Emery Haley, PhD, Scientific Writing Specialist
Actinotignum schaalii (previously known as Actinobaculum schaalii)
Clinical Summary
- A. schaalii is a nitrite-negative, biofilm-forming, gram-positive microorganism.
- A. schaalii is fastidious and cannot grow in standard urine culture conditions.
- A. schaalii is associated with complicated UTIs in young children, older adults, and individuals with urinary tract abnormalities.
- In symptomatic UTI patients, A. schaalii:
- Is not a contaminant (is found in catheter-collected urine specimens).
- Is viable (can grow out in expanded culture conditions).
- Is pathogenic (associated with elevated urine biomarkers of infection).
- Reported severe complications of A. schaalii UTI include pyelonephritis, hyperammonemia, bacteremia, and urosepsis.
Bacterial Characteristics
Gram-stain
Gram-positive
Morphology
Coccobacillus (intermediate between round and rod-shaped)
Growth Requirements
Fastidious (slow growing, prefers blood-agar)
Anaerobe/microaerophile
Nitrate Reduction
No
Urease
Negative
Biofilm Formation
Yes
Pathogenicity
Colonizer or Pathobiont
Clinical Relevance in UTI
A. schaalii was first identified as a human pathogen and classified as Actinobaculum schaalii in 1997 when the novel Actinobaculum genus was described.[1] In 2015 the Actinobaculum genus was split into Actinobaculum and Actinotignum, with A. schaalii being reclassified as Actinotignum schaalii.[2]
A. schaalii has been recognized for over a decade as a resident of the human urogenital microbiome.[3] By 2016 it had also been reported as the cause of at least 121 urinary tract infections,[4] predominantly in older adults,[5,6] young children, [7,8] and individuals with urinary tract abnormalities [9–12]. A. schaalii has also been reported to participate in the formation of polymicrobial biofilms on indwelling catheters.[13]
A. schaalii UTIs are likely significantly underdiagnosed due to the numerous challenges in the identification of A. schaalii.[4,14] Firstly, A. schaalii lacks nitrate reductase activity, so screening strategies involving urinalysis for nitrite positivity will be false-negative.[15,16] Secondly, growing A. schaalii in culture requires an anaerobic atmosphere with at least 5% CO2, particular nutritional requirements (blood agar medium), and extended incubation times of 48-72 hours.[14] These conditions are not typically used in clinical laboratories performing standard culture techniques for UTI diagnosis. Thirdly, even when this organism does grow in culture, it is often overgrown by other faster-growing species or dismissed as an irrelevant gram-positive commensal organism of the urogenital microbiome and labeled as a “contaminant”.[14] Instead, A. schaalii UTI is most often diagnosed by advanced proteomic techniques, such as Matrix-assisted laser desorption ionization-time of flight mass spectrometry (MALDI-TOF MS), or advanced molecular techniques, including polymerase chain reaction (PCR) and sequencing.[4,11,14,17]

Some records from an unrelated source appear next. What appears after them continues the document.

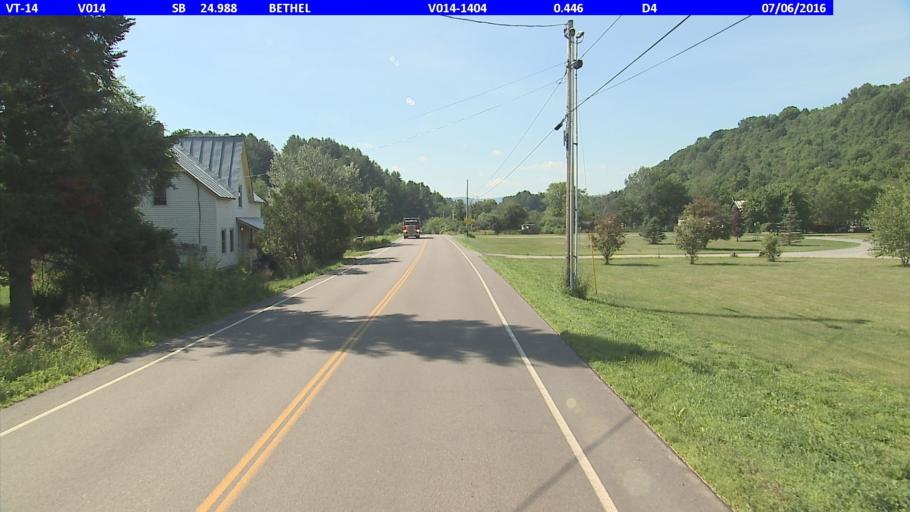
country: US
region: Vermont
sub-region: Orange County
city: Randolph
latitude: 43.8696
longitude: -72.5838
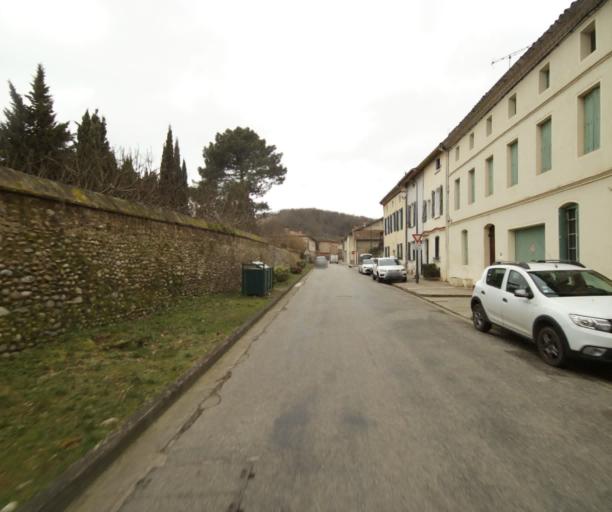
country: FR
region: Midi-Pyrenees
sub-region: Departement de l'Ariege
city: Pamiers
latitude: 43.1649
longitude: 1.5945
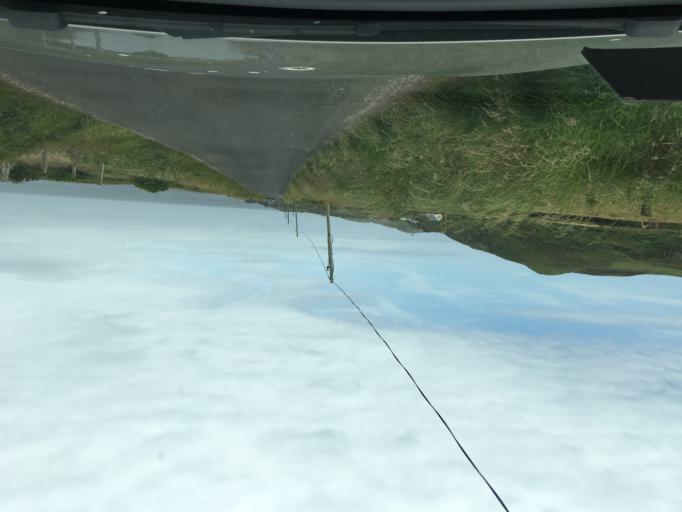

A study using expanded quantitative urine culture (EQUC), a technique growing a larger urine volume with additional nutritional media, different atmospheric conditions, and longer incubations, found that the organism was viable.[18] In a study of older adult males and females with clinically suspected complicated UTI, A. schaalii was detected in both midstream voided and in-and-out-catheter collected specimens indicating that it was truly present in the bladder, not simply a contaminant picked up during voiding.[19] Furthermore, elevated markers of immune system activation in the urinary tract have been measured from the same clinical urine specimens in which A. schaalii was detected, indicating that the presence of A. schaalii was associated with an immune response to urinary tract infection.[20–22]
Critically, A. schaalii UTIs have also been reported to be resistant to several antibiotics [12] and to result in severe complications, including hyperammonemia [23] and progression to pyelonephritis,[10,24] bacteremia, [24,25] and even urosepsis [26]. Therefore, rapid and accurate diagnosis of A. schaalii as a causative pathogen in cases of cystitis is crucial for the prevention of urosepsis in at-risk individuals, including young children, older adults, individuals with urinary tract abnormalities, and individuals with significant comorbidities.[4]
Together, these findings demonstrate the value of detecting this organism and indicate that A. schaalii should be seriously considered as a uropathogen when detected in any individual with UTI symptoms.
Treatment
Evidence of Efficacy (Checkmarks) [4,27–29]: Amoxicillin/Clavulanate, Ampicillin/Sulbactam, Ampicillin, Ceftriaxone, Doxycycline, Gentamicin, Levofloxacin, Linezolid, Nitrofurantoin, and Vancomycin.